An overview of the interface mechanisms available as part of Spine 1.

Spine 1 Interfaces

Spine1 supported a number of synchronous and asynchronous transport formats both for accessing Spine data and for forwarding data via the Spine to other parties. Chapter 3 of the EIS, the “Message Interaction Map1” describes which messages use which possible Spine1 formats.

ebXML

Spine1 provided ebXML interfaces for asynchronous communications. This messaging format requires consumer parties to expose a server compliant with ebXML MSH standards as well as applying the additional requirements defined in EIS part 2. ebXML Asynchronous communications are used for all update messages on the spine as well as a number of larger queries such as the Advanced Traces to the demographics services (aka. PDS). The payload for majority of ebXML communications are HL7v3 messages defined in the Message Implementation Manual (MIM). Spine2 supports messages from a number of different historic versions of the MIM.

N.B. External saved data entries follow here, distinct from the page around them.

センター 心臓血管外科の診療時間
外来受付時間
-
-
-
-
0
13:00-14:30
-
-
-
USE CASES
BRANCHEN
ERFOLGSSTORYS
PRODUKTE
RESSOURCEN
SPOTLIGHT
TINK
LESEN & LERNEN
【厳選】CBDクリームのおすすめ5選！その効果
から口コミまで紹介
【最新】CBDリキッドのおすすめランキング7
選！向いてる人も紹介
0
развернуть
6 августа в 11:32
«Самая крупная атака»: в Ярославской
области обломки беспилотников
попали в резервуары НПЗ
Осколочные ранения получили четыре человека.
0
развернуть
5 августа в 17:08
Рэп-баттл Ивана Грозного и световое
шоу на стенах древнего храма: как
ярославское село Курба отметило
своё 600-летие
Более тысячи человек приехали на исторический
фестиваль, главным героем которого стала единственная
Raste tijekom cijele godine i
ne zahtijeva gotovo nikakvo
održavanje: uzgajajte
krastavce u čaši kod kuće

In the future Spine is not expecting to provide any asynchronous messaging interfaces for accessing Spine services as the high performance of Spine2 negates the need for such more elastic transport protocols.

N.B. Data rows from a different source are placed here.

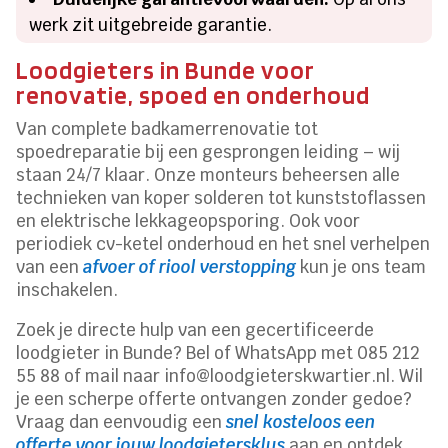
werk zit uitgebreide garantie.
Loodgieters in Bunde voor
renovatie, spoed en onderhoud
Van complete badkamerrenovatie tot
spoedreparatie bij een gesprongen leiding – wij
staan 24/7 klaar. Onze monteurs beheersen alle
technieken van koper solderen tot kunststoflassen
en elektrische lekkageopsporing. Ook voor
periodiek cv-ketel onderhoud en het snel verhelpen
van een
afvoer of riool verstopping
kun je ons team
inschakelen.
Zoek je directe hulp van een gecertificeerde
loodgieter in Bunde? Bel of WhatsApp met 085 212
55 88 of mail naar info@loodgieterskwartier.nl. Wil
je een scherpe offerte ontvangen zonder gedoe?
Vraag dan eenvoudig een
snel kosteloos een
offerte voor jouw loodgietersklus
aan en ontdek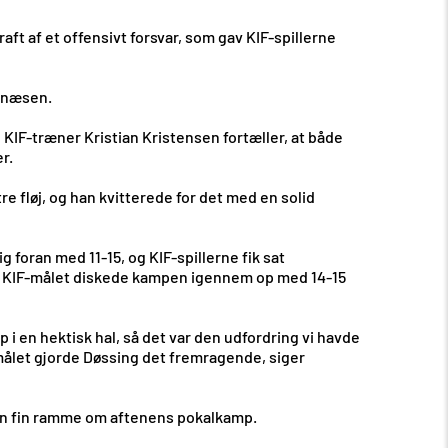
t af et offensivt forsvar, som gav KIF-spillerne
e næsen.
 KIF-træner Kristian Kristensen fortæller, at både
r.
re fløj, og han kvitterede for det med en solid
 foran med 11-15, og KIF-spillerne fik sat
g i KIF-målet diskede kampen igennem op med 14-15
p i en hektisk hal, så det var den udfordring vi havde
i målet gjorde Døssing det fremragende, siger
 en fin ramme om aftenens pokalkamp.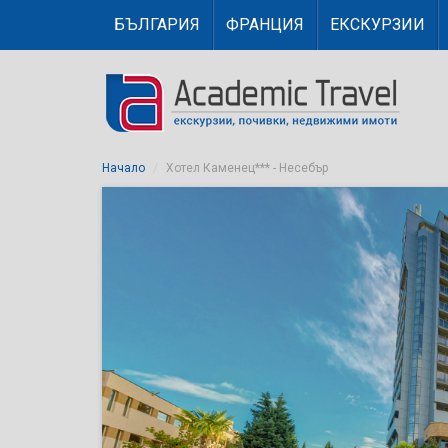
БЪЛГАРИЯ
ФРАНЦИЯ
ЕКСКУРЗИИ
Начало
Хотел Каменец*** - Несебър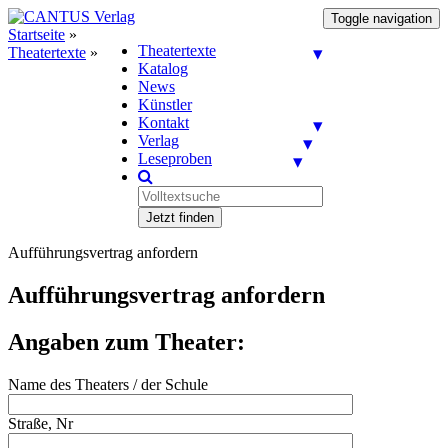
Toggle navigation
Startseite
»
Theatertexte
Theatertexte
»
Katalog
News
Künstler
Kontakt
Verlag
Leseproben
Jetzt finden
Aufführungsvertrag anfordern
Aufführungsvertrag anfordern
Angaben zum Theater:
Name des Theaters / der Schule
Straße, Nr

1See for example document “2087 EIS11.8–Part 3–MessageInteractionMap.doc”

Web Services

Spine also provided a variety of information via synchronous web service interfaces. These interfaces use a SOAP envelope with a WS-Addressing header to define meta-data about the messages. The payload for web service interfaces is either an HL7v3 message or a proprietary XML message. For HL7 messages the payload will again be defined in the Message Implementation Manual. For proprietary message payloads the format will always be defined an a specialised chapter of the EIS. Such payloads may then also carry an additional HL7v3 wrapper in order to carry some of the author and organisation data required by the Spine1 systems. Such messages are referred to as pseudo HL7 Web Services.

Forward messaging

The Spine supports two legacy forward messaging protocols, both ebXML based. Forward Reliable (aka. Multi-hop intermediary reliability) is used for GP2GP messages and Forward Express (aka. Multi-hop intermediary reliability) is used for e-RS messaging. Note that both formats are equally reliable. Both patterns use the ebXML features described in Part 2 of the EIS (“2087 EIS12.2–Part 2–MHS.doc”). However, users should also review the patterns description in the document “2086 MHS Behaviour Patterns 9.5.doc”.